Journal Entry 1 by Apechild from York, North Yorkshire United Kingdom on Friday, September 17, 2021
Bought in the St Leonard's Hospice charity shop in Haxby this morning.

Journal Entry 2 by Apechild at York, North Yorkshire United Kingdom on Monday, September 20, 2021
Stunningly evocative book, both of the landscape, the history and also of relationships and power struggles within marriages and small communities. Set in the 1830s, this story follows the ten years or so of fictionalised Mr and Mrs MacKenzie, who move out to St Kilda as a minister and his wife to bring religion to the islanders. I find St Kilda fascinating - very rocky and seemingly inhospitable, and yet people lived there all year round until 1930 ish. It's a remote Scottish island way out in the Atlantic and subject to Dunvegan on the Isle of Skye.

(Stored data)
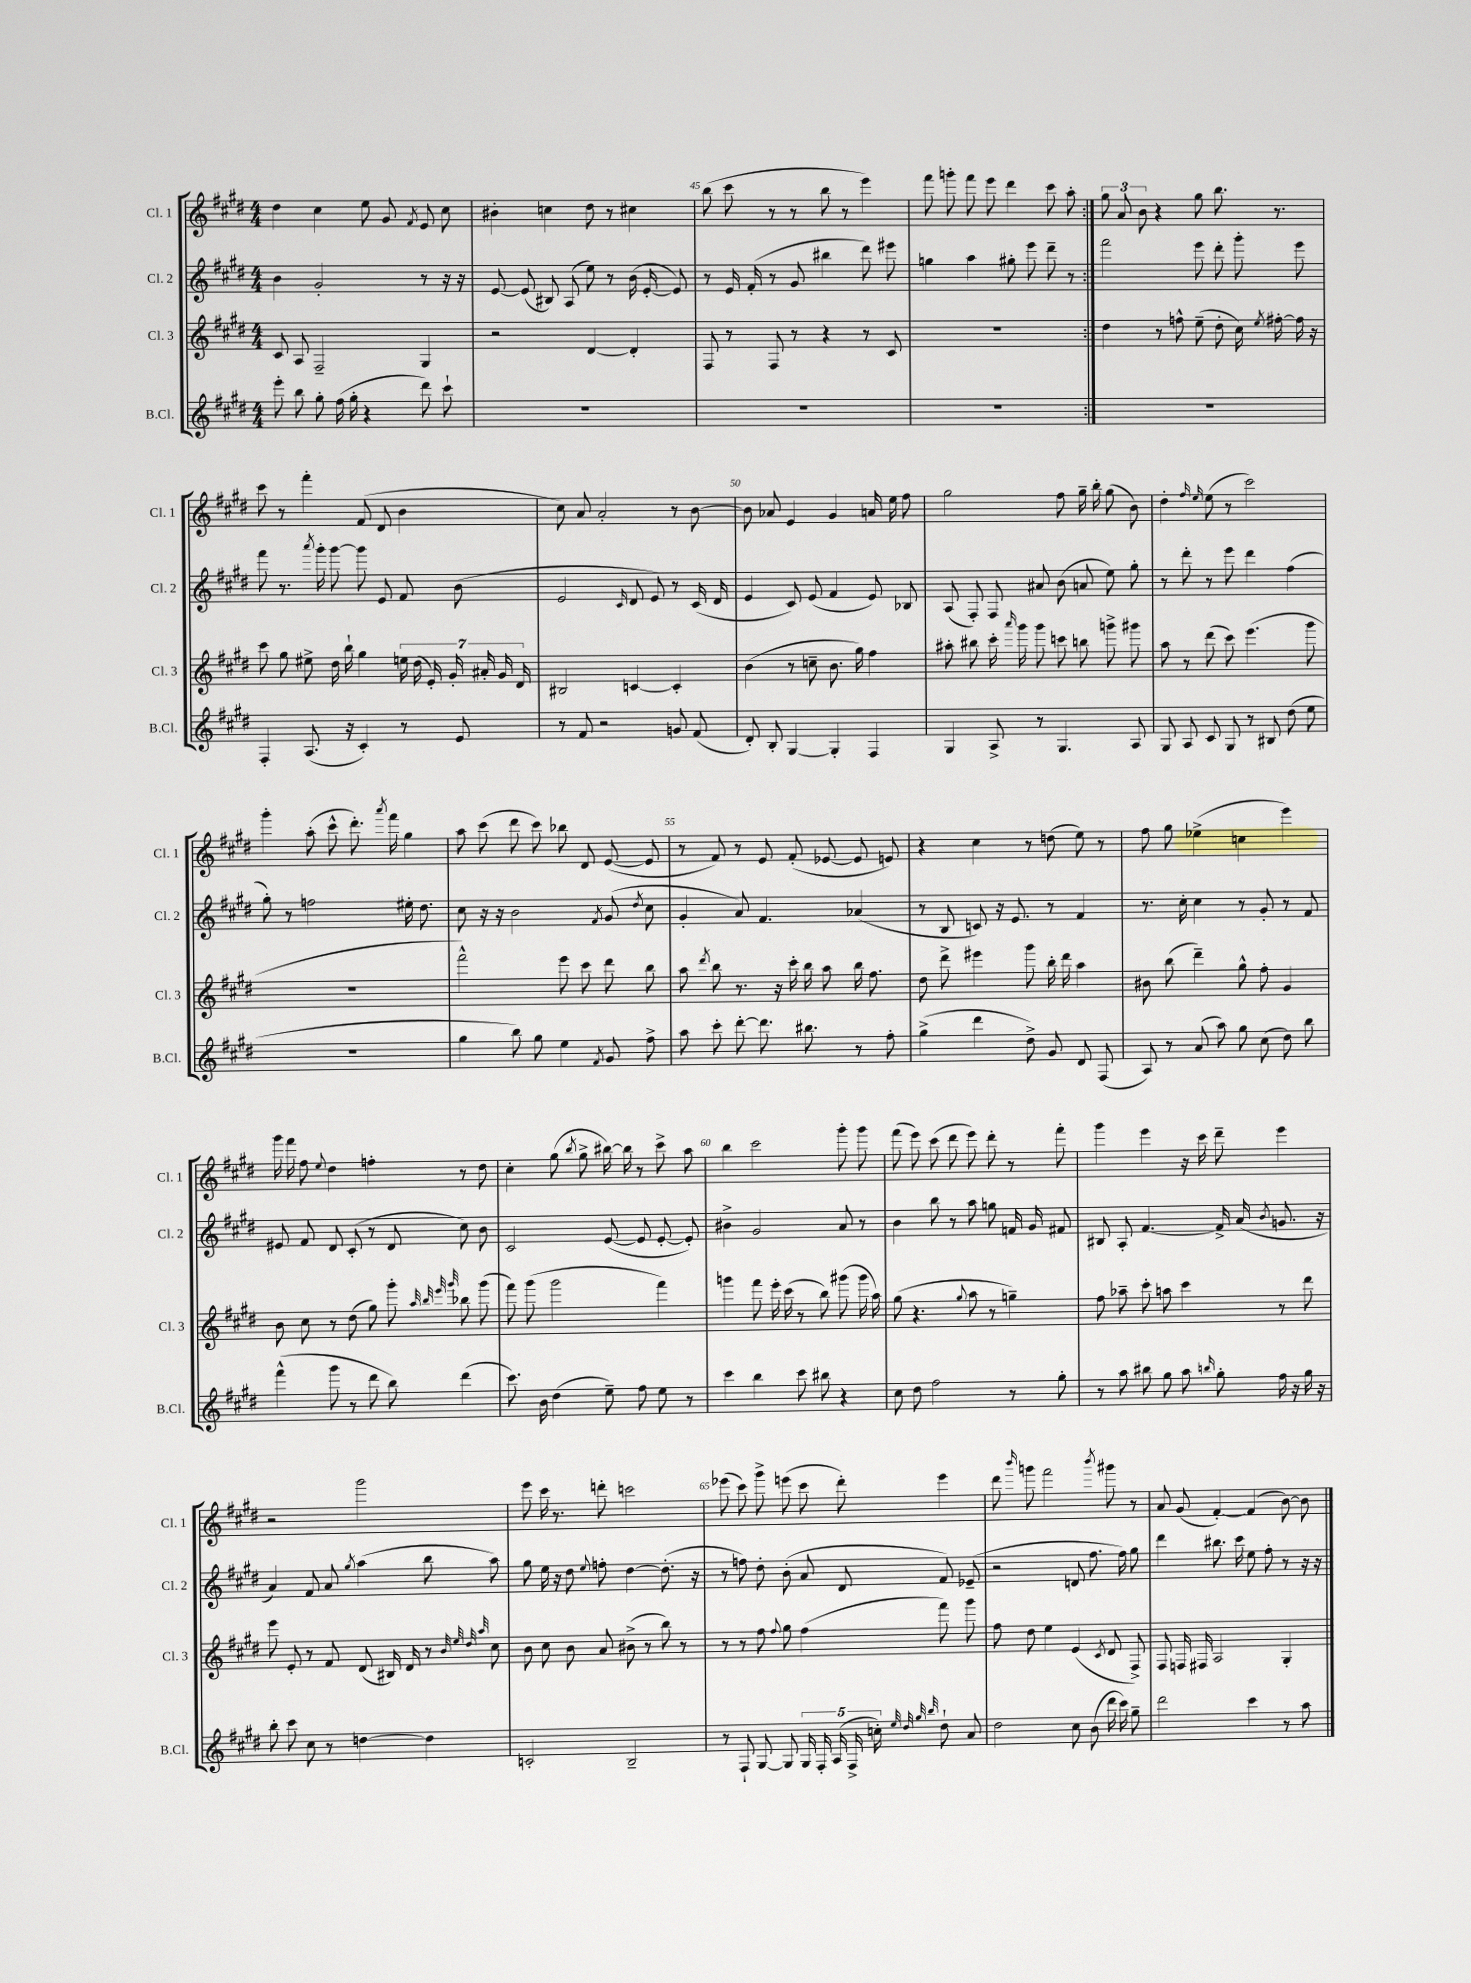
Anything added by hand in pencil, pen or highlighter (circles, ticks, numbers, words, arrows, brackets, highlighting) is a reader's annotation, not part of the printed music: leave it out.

**kern	**kern	**kern	**kern
*part4	*part3	*part2	*part1
*staff4	*staff3	*staff2	*staff1
*I"B.Cl.	*I"Cl. 3	*I"Cl. 2	*I"Cl. 1
*I'B.Cl.	*I'Cl. 3	*I'Cl. 2	*I'Cl. 1
*clefG2	*clefG2	*clefG2	*clefG2
*k[f#c#g#d#]	*k[f#c#g#d#]	*k[f#c#g#d#]	*k[f#c#g#d#]
*M4/4	*M4/4	*M4/4	*M4/4
=43	=43	=43	=43
8eee'\	8c#/	4b\	4dd#\
8bb\	8A/	.	.
8gg#'\	2F#~/	2g#'/	4cc#\
(16ff#\	.	.	.
16gg#'\	.	.	.
4r	.	.	8ee\
.	.	.	8g#/
.	.	.	8qf#/
8ddd#\)	4G#/	8r	8e/
8ccc#`\	.	16r	8cc#\
.	.	16r	.
=44	=44	=44	=44
1r	2r	[8e/	4b#X'\
.	.	(8e/]	.
.	.	8B#X/)	4ccn\
.	.	(8A/	.
.	[4d#/	8ee\)	8dd#\
.	.	8r	8r
.	4d#'/]	(16b\	4cc#X\
.	.	[16e'/	.
.	.	8e/])	.
=45	=45	=45	=45
1r	8F#/	8r	(8bb\
.	8r	16e/	8ccc#\
.	.	(16f#'/	.
.	8F#/	8r	8r
.	8r	8g#/	8r
.	4r	4bb#X\	8bb\
.	.	.	8r
.	8r	8ddd#\)	4eee\)
.	8c#/	8eee#X\	.
=46	=46	=46	=46
1r	1r	4ggn\	8fff#\
.	.	.	8gggn'\
.	.	4aa\	8fff#\
.	.	.	8eee\
.	.	8gg#X'\	4ddd#\
.	.	8eee\	.
.	.	8ddd#~\	8ccc#\
.	.	8r	8aa'\
=47:|!	=47:|!	=47:|!	=47:|!
1r	4dd#\	2fff#\	12gg#\
.	.	.	12a/
.	.	.	12b\
.	8r	.	4r
.	8ffn^^\	.	.
.	(8ee~\	8eee\	8gg#\
.	8dd#'\	8ddd#'\	8.bb\
.	16cc#\)	8ggg#'\	.
.	8qee/	.	.
.	[16ff#X'\	.	8.r
.	16ff#\]	8eee\	.
.	16r	.	.
!!LO:LB:g=z
=48	=48	=48	=48
4F#'/	8ccc#\	8fff#\	8ccc#\
.	8gg#\	8.r	8r
(8.A/	8ee#X^\	.	4fff#'\
.	.	8qaaa/	.
.	.	16ggg#'\	.
.	16dd#\	[8ggg#\	.
16r	16bb`\	.	.
4c#'/)	4gg#\	8ggg#\]	(8f#/
.	.	8e/	8d#/
8r	28een\	8f#/	4b\
.	(28dd#\	.	.
.	28e'/)	.	.
.	28g#'/	.	.
8e/	.	(8b\	.
.	28a#X'/	.	.
.	28g#/	.	.
.	28d#/	.	.
=49	=49	=49	=49
8r	2B#X/	2e/	8cc#\)
8f#/	.	.	8a/
2r	.	.	2a'/
.	.	16qqc#/	.
.	[4cn/	8d#/	.
.	.	8e/)	.
8gn/	4c'/]	8r	8r
(8f#/	.	(16c#/	[8b\
.	.	16d#/	.
=50	=50	=50	=50
8d#'/)	(4b\	4e/	8b\]
8B'/	.	.	8a-X/
[4G#/	8r	8c#/)	4e/
.	8ccn~\	(8e/	.
4G#'/]	8.b\	4f#/	4g#/
.	16gg#\)	.	.
4F#/	4ff#\	8e/)	16an/
.	.	.	16ee\
.	.	8B-X/	8ff#\
=51	=51	=51	=51
4G#/	8aa#X'\	(8A/	2gg#\
.	8bb#X\	8F#'/)	.
8A^/	16ccc#'\	8F#/	.
.	16qqaaa/	.	.
.	16ggg#\	.	.
8r	8ggg#\	8a#X/	.
4.G#/	8cccn\	(8b\	8ff#\
.	8bbn\	8an/	16gg#~\
.	.	.	16bb'\
.	8gggn^\	8ee\)	(8gg#\
8A/	8ggg#X\	8gg#'\	8b\)
=52	=52	=52	=52
8G#/	8aa\	8r	4dd#'\
8A/	8r	8ddd#'\	.
.	.	.	16qqff#/
.	.	.	16qqee/
8c#/	(8ddd#\	8r	(8ee\
8G#/	8ccc#\)	8eee\	8r
8r	(4.eee\	4ddd#\	2ccc#\)
8B#X/	.	.	.
(8dd#\	.	(4ff#\	.
8ee\	8ggg#\	.	.
!!LO:LB:g=z
=53	=53	=53	=53
1r	1r	8gg#'\)	4ggg#'\
.	.	8r	.
.	.	2ffn\	(8aa'\
.	.	.	8ccc#^^\
.	.	.	8.ddd#'\)
.	.	.	8qaaa/
.	.	.	16fff#\
.	.	16ee#X'\	4gg#\
.	.	8.dd#\	.
=54	=54	=54	=54
4gg#\	2fff#^^\)	8cc#\	8aa\
.	.	16r	(8ccc#\
.	.	16r	.
8bb\)	.	2b\	8ddd#\
8gg#\	.	.	8ccc#\)
4ee\	8eee\	.	8bb-X\
.	8ccc#\	.	8d#/
8qf#/	.	8qf#/	.
8g#/	8ddd#\	(8g#/	([8e/
.	.	8qdd#/	.
8ff#^\	8bb\	8cc#\	8e/]
=55	=55	=55	=55
8aa\	8aa\	4g#'/	8r
.	8qddd#/	.	.
8ccc#'\	8bb\	.	8f#/)
[8ddd#'\	8.r	8a/)	8r
8.ddd#\]	.	4.f#/	8e/
.	16r	.	.
.	16ccc#'\	.	(8f#'/
8.bb#X\	16bb\	.	.
.	8aa\	.	[8e-X/
8r	16bb\	(4a-X/	8e-/]
.	8.ff#\	.	.
8ff#'\	.	.	8en/)
=56	=56	=56	=56
(4gg#^\	8dd#\	8r	4r
.	8ddd#^\	8B/	.
4ddd#\	4eee#X\	8cn/)	4cc#\
.	.	16r	.
.	.	8.e/	.
8dd#^\)	8ggg#\	.	8r
8g#/	16bb'\	8r	(8ddn\
.	16ddd#\	.	.
8d#/	4aa\	4f#/	8ee\)
(8F#/	.	.	8r
=57	=57	=57	=57
8A/)	8b#X\	8.r	8ff#\
8r	(8bb\	.	8gg#\
.	.	16cc#'\	.
(8a/	4ddd#~\)	4cc#\	(4ee-X^\
8aa\)	.	.	.
8gg#\	8gg#^^\	8r	4ccn\
(8cc#\	8ff#'\	8g#'/	.
8dd#\)	4g#/	8r	4eee\)
8bb\	.	8f#/	.
!!LO:LB:g=z
=58	=58	=58	=58
(4fff#^^\	8b\	8e#X/	16ggg#\
.	.	.	16fff#\
.	8cc#\	8f#/	8ff#\
.	.	.	8qqee/
8ggg#\	8r	8d#/	4dd#\
8r	(8dd#\	(8c#'/	.
8ddd#\	8gg#\)	8r	4ffn'\
8bb\)	8ggg#'\	8d#/	.
.	32qqaa/	.	.
.	32qqbb/	.	.
.	32qqeee/	.	.
.	32qqggg#/	.	.
(4ddd#\	8bb-X\	8cc#\)	8r
.	(8ggg#\	8b\	8dd#\
=59	=59	=59	=59
8.ccc#\)	8fff#\)	2c#/	4cc#'\
.	(8ggg#\	.	.
16b\	.	.	.
(4dd#\	2ggg#\	.	(8gg#\
.	.	.	8qbb/
.	.	.	8gg#^\
8ee~\)	.	([8e/	[16bb#X\)
.	.	.	16bb#\]
8ff#\	.	8e/]	8r
8ee\	4fff#\)	[8e'/	8ccc#^\
8r	.	8e'/])	8aa\
=60	=60	=60	=60
4ccc#\	4gggn\	4b#X^\	4bb\
4bb\	8fff#\	2g#/	2ccc#\
.	16eee'\	.	.
.	(16ccc#\	.	.
8ccc#\	8r	.	.
8bb#X\	8bb\)	.	.
4r	(8ggg#X\	8a/	8ggg#'\
.	16ggg#\	8r	8ggg#\
.	16aa\)	.	.
=61	=61	=61	=61
8cc#\	(8gg#\	4b\	(8fff#\
8dd#\	4.r	.	8eee\)
2ff#\	.	8bb\	(8ccc#\
.	.	8r	8ddd#\
.	8qqgg#/	.	.
.	8aa\	8aa\	8eee\)
.	8r	8ggn\	8ddd#'\
8r	4ggn~\)	16fn/	8r
.	.	16g#/	.
8gg#'\	.	8f#X/	8fff#'\
=62	=62	=62	=62
8r	8ff#\	8B#X/	4ggg#\
8aa\	8aa-X~\	8A'/	.
8bb#X\	8ccc#'\	[4.f#/	4eee\
8gg#\	8aan\	.	.
8aa\	4ccc#\	.	16r
.	.	.	16ccc#\
16qqbbn/	.	.	.
8gg#'\	.	16f#^/]	8ddd#~\
.	.	(16a/	.
.	.	8qb/	.
16ff#\	8r	8.gn/	4eee\
16r	.	.	.
16gg#\	8ddd#\	.	.
16r	.	16r	.
!!LO:LB:g=z
=63	=63	=63	=63
8bb'\	8eee\	4a/)	2r
8ccc#\	8e'/	.	.
8cc#\	8r	8f#/	.
8r	8f#/	8a/	.
.	.	8qgg#/	.
[4ddn\	(8d#/	(4aa\	2ggg#\
.	16B#X/)	.	.
.	16d#/	.	.
4dd\]	8r	8bb\	.
.	32qqb/	.	.
.	32qqee/	.	.
.	32qqdd#/	.	.
.	32qqaa/	.	.
.	8cc#\	8aa\)	.
=64	=64	=64	=64
2cn'/	8b\	8gg#\	8eee\
.	8cc#\	16ee\	16ccc#\
.	.	16r	8.r
.	8b\	8dd#\	.
.	.	8qqee/	.
.	8a/	8ffn'\	8dddn'\
2B~/	(8b#X^\	[4dd#\	2cccn\
.	8r	.	.
.	8bb\)	(8.dd#'\]	.
.	8r	.	.
.	.	16r	.
=65	=65	=65	=65
8r	8r	8r	(8eee-X\
8F#`/	8r	8ffn\)	8ccc#\)
[8G#/	8ff#\	8dd#'\	8ggg#^\
.	8qqff#/	.	.
8G#/]	8gg#\	(8b'\	(8eeen\
20G#/	(4ff#\	8a/	8ccc#\
20F#'/	.	.	.
(20A/	.	.	.
.	.	8d#/	8ddd#'\)
20F#^/	.	.	.
20ccn'\)	.	.	.
32qqee/	.	.	.
32qqdd#/	.	.	.
32qqgg#/	.	.	.
32qqbb/	.	.	.
8dd#`\	8fff#\)	8f#/)	4eee\
8a/	8ggg#\	(8e-X~/	.
=66	=66	=66	=66
2dd#\	8ff#\	2r	8ddd#\
.	.	.	16qqbbb/
.	8dd#\	.	8gggn\
.	4ee\	.	2fff#\
8cc#\	(4e/	8dn/	.
(8b\	.	8.ff#\	.
.	8qc#/	.	8qbbb/
16ddd#\	8d#/	.	8ggg#X\
16ccc#\)	.	16ff#\)	.
8gg#~\	8F#^/)	8gg#\	8r
=67	=67	=67	=67
2ddd#\	8F#/	4ddd#\	8a/
.	16Fn/	.	(8g#/
.	16F#X/	.	.
.	2A/	8.bb#X\	[4f#'/)
.	.	16ccc#\	.
4ccc#\	.	8ee\	(4f#/]
.	.	8ff#'\	.
8r	4G#'/	8r	[8b\)
8aa\	.	16r	8b\]
.	.	16r	.
==	==	==	==
*-	*-	*-	*-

§ **What is asked**:
A. Rewrite everything from "Journal Entry 1" down to "Haxby this morning." in the book journal entries, putting "secondhand shop" in place of "charity shop".
B. Carry on the book journal entries about St Kilda from the point where they stop.

§ **Per-task outputs**:
A.
Journal Entry 1 by Apechild from York, North Yorkshire United Kingdom on Friday, September 17, 2021
Bought in the St Leonard's Hospice secondhand shop in Haxby this morning.

B.
There's a lot about control and people wanting to change power balances. The islanders of St Kilda have become tennants to the Laird on Skye. Some landlord, when you see the houses the natives are living in, and the fact that improvements could be made - just look what they manage to build for the minster (mind you, this is also with the backdrop of the highland clearances, when whole communities were kicked off their land for sheep enclosures, and told there was no place for them now - go to Canada. Doesn't bear thinking about.). You have the church and MacKenzie in particular coming to "civilise" them and improve their life (including taking away common land, traditions etc) - never considering that perhaps the people who have lived there for generations know better how best to live on the island. MacKenzie is so obsessed with this and becoming a kind of fatherley God to the people that he won't even dare to swim out and save a drowning boy for fear he might fail in the endeavour. Interestingly at the end of the book you see a large percentage of Scottish ministers breaking away from the church of Scotland and setting up a free church - more power struggles and breaking free.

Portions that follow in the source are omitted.